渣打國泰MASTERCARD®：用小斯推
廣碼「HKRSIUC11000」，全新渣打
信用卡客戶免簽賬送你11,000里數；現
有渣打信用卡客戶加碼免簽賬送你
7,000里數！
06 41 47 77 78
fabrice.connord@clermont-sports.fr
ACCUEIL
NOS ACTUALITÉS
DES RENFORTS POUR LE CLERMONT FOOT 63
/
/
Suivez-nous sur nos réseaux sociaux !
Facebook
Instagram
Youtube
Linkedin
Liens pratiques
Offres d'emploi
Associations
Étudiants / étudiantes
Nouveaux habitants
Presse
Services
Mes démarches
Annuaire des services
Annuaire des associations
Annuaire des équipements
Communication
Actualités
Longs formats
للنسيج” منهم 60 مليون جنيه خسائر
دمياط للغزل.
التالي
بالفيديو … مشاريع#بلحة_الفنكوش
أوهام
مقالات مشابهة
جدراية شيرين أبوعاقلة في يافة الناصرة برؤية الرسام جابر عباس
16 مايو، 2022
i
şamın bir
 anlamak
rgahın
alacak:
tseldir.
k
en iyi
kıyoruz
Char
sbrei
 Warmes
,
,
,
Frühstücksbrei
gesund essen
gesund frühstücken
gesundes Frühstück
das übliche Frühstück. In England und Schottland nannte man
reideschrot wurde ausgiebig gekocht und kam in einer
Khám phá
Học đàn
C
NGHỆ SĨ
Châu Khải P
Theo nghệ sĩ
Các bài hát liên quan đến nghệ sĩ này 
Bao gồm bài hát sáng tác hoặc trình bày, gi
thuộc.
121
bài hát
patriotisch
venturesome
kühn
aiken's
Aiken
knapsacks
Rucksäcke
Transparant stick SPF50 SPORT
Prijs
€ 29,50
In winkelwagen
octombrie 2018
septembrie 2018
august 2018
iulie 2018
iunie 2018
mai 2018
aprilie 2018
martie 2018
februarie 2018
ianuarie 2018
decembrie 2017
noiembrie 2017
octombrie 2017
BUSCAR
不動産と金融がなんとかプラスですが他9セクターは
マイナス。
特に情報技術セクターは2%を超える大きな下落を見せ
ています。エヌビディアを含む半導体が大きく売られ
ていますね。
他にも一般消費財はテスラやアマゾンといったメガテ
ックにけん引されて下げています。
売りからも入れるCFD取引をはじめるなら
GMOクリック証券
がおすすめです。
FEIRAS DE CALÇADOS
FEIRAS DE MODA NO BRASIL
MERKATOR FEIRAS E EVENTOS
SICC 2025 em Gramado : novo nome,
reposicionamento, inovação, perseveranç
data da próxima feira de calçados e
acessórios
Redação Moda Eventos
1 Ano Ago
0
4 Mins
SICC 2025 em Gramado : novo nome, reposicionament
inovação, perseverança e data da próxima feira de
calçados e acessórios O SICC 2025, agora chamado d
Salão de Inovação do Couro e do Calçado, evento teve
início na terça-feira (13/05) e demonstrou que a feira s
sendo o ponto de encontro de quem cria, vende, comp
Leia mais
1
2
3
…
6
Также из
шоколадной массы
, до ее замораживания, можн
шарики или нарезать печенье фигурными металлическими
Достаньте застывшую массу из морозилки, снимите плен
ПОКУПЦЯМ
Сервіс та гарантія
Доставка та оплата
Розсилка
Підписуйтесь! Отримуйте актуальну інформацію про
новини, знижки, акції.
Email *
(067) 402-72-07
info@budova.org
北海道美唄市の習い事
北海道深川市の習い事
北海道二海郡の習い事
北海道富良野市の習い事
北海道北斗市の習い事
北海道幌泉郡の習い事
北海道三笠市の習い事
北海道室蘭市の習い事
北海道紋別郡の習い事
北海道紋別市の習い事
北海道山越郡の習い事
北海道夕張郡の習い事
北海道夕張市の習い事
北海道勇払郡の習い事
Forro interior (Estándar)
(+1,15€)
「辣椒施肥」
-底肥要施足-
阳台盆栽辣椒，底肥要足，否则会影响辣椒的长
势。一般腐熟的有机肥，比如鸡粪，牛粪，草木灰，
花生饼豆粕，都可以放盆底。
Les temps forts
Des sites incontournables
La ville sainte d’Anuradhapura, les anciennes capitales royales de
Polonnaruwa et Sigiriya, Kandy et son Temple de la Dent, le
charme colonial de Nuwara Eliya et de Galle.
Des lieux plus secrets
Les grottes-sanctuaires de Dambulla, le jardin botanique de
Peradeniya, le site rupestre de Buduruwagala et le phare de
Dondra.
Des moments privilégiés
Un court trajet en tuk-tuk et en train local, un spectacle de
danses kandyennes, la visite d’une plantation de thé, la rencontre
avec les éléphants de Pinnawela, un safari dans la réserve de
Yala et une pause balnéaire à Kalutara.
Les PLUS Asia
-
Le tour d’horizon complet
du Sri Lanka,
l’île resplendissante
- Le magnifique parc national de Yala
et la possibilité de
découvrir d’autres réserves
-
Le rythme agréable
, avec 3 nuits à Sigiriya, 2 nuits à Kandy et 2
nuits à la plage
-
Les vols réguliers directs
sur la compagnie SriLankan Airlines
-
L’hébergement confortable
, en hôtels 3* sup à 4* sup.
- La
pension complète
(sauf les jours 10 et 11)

**Task requirements**.
Rewrite all of the records above, replacing every "Yala" with "Wilpattu" and leaving everything else as it is.

**Solution to this problem**.
渣打國泰MASTERCARD®：用小斯推
廣碼「HKRSIUC11000」，全新渣打
信用卡客戶免簽賬送你11,000里數；現
有渣打信用卡客戶加碼免簽賬送你
7,000里數！
06 41 47 77 78
fabrice.connord@clermont-sports.fr
ACCUEIL
NOS ACTUALITÉS
DES RENFORTS POUR LE CLERMONT FOOT 63
/
/
Suivez-nous sur nos réseaux sociaux !
Facebook
Instagram
Youtube
Linkedin
Liens pratiques
Offres d'emploi
Associations
Étudiants / étudiantes
Nouveaux habitants
Presse
Services
Mes démarches
Annuaire des services
Annuaire des associations
Annuaire des équipements
Communication
Actualités
Longs formats
للنسيج” منهم 60 مليون جنيه خسائر
دمياط للغزل.
التالي
بالفيديو … مشاريع#بلحة_الفنكوش
أوهام
مقالات مشابهة
جدراية شيرين أبوعاقلة في يافة الناصرة برؤية الرسام جابر عباس
16 مايو، 2022
i
şamın bir
 anlamak
rgahın
alacak:
tseldir.
k
en iyi
kıyoruz
Char
sbrei
 Warmes
,
,
,
Frühstücksbrei
gesund essen
gesund frühstücken
gesundes Frühstück
das übliche Frühstück. In England und Schottland nannte man
reideschrot wurde ausgiebig gekocht und kam in einer
Khám phá
Học đàn
C
NGHỆ SĨ
Châu Khải P
Theo nghệ sĩ
Các bài hát liên quan đến nghệ sĩ này 
Bao gồm bài hát sáng tác hoặc trình bày, gi
thuộc.
121
bài hát
patriotisch
venturesome
kühn
aiken's
Aiken
knapsacks
Rucksäcke
Transparant stick SPF50 SPORT
Prijs
€ 29,50
In winkelwagen
octombrie 2018
septembrie 2018
august 2018
iulie 2018
iunie 2018
mai 2018
aprilie 2018
martie 2018
februarie 2018
ianuarie 2018
decembrie 2017
noiembrie 2017
octombrie 2017
BUSCAR
不動産と金融がなんとかプラスですが他9セクターは
マイナス。
特に情報技術セクターは2%を超える大きな下落を見せ
ています。エヌビディアを含む半導体が大きく売られ
ていますね。
他にも一般消費財はテスラやアマゾンといったメガテ
ックにけん引されて下げています。
売りからも入れるCFD取引をはじめるなら
GMOクリック証券
がおすすめです。
FEIRAS DE CALÇADOS
FEIRAS DE MODA NO BRASIL
MERKATOR FEIRAS E EVENTOS
SICC 2025 em Gramado : novo nome,
reposicionamento, inovação, perseveranç
data da próxima feira de calçados e
acessórios
Redação Moda Eventos
1 Ano Ago
0
4 Mins
SICC 2025 em Gramado : novo nome, reposicionament
inovação, perseverança e data da próxima feira de
calçados e acessórios O SICC 2025, agora chamado d
Salão de Inovação do Couro e do Calçado, evento teve
início na terça-feira (13/05) e demonstrou que a feira s
sendo o ponto de encontro de quem cria, vende, comp
Leia mais
1
2
3
…
6
Также из
шоколадной массы
, до ее замораживания, можн
шарики или нарезать печенье фигурными металлическими
Достаньте застывшую массу из морозилки, снимите плен
ПОКУПЦЯМ
Сервіс та гарантія
Доставка та оплата
Розсилка
Підписуйтесь! Отримуйте актуальну інформацію про
новини, знижки, акції.
Email *
(067) 402-72-07
info@budova.org
北海道美唄市の習い事
北海道深川市の習い事
北海道二海郡の習い事
北海道富良野市の習い事
北海道北斗市の習い事
北海道幌泉郡の習い事
北海道三笠市の習い事
北海道室蘭市の習い事
北海道紋別郡の習い事
北海道紋別市の習い事
北海道山越郡の習い事
北海道夕張郡の習い事
北海道夕張市の習い事
北海道勇払郡の習い事
Forro interior (Estándar)
(+1,15€)
「辣椒施肥」
-底肥要施足-
阳台盆栽辣椒，底肥要足，否则会影响辣椒的长
势。一般腐熟的有机肥，比如鸡粪，牛粪，草木灰，
花生饼豆粕，都可以放盆底。
Les temps forts
Des sites incontournables
La ville sainte d’Anuradhapura, les anciennes capitales royales de
Polonnaruwa et Sigiriya, Kandy et son Temple de la Dent, le
charme colonial de Nuwara Eliya et de Galle.
Des lieux plus secrets
Les grottes-sanctuaires de Dambulla, le jardin botanique de
Peradeniya, le site rupestre de Buduruwagala et le phare de
Dondra.
Des moments privilégiés
Un court trajet en tuk-tuk et en train local, un spectacle de
danses kandyennes, la visite d’une plantation de thé, la rencontre
avec les éléphants de Pinnawela, un safari dans la réserve de
Wilpattu et une pause balnéaire à Kalutara.
Les PLUS Asia
-
Le tour d’horizon complet
du Sri Lanka,
l’île resplendissante
- Le magnifique parc national de Wilpattu
et la possibilité de
découvrir d’autres réserves
-
Le rythme agréable
, avec 3 nuits à Sigiriya, 2 nuits à Kandy et 2
nuits à la plage
-
Les vols réguliers directs
sur la compagnie SriLankan Airlines
-
L’hébergement confortable
, en hôtels 3* sup à 4* sup.
- La
pension complète
(sauf les jours 10 et 11)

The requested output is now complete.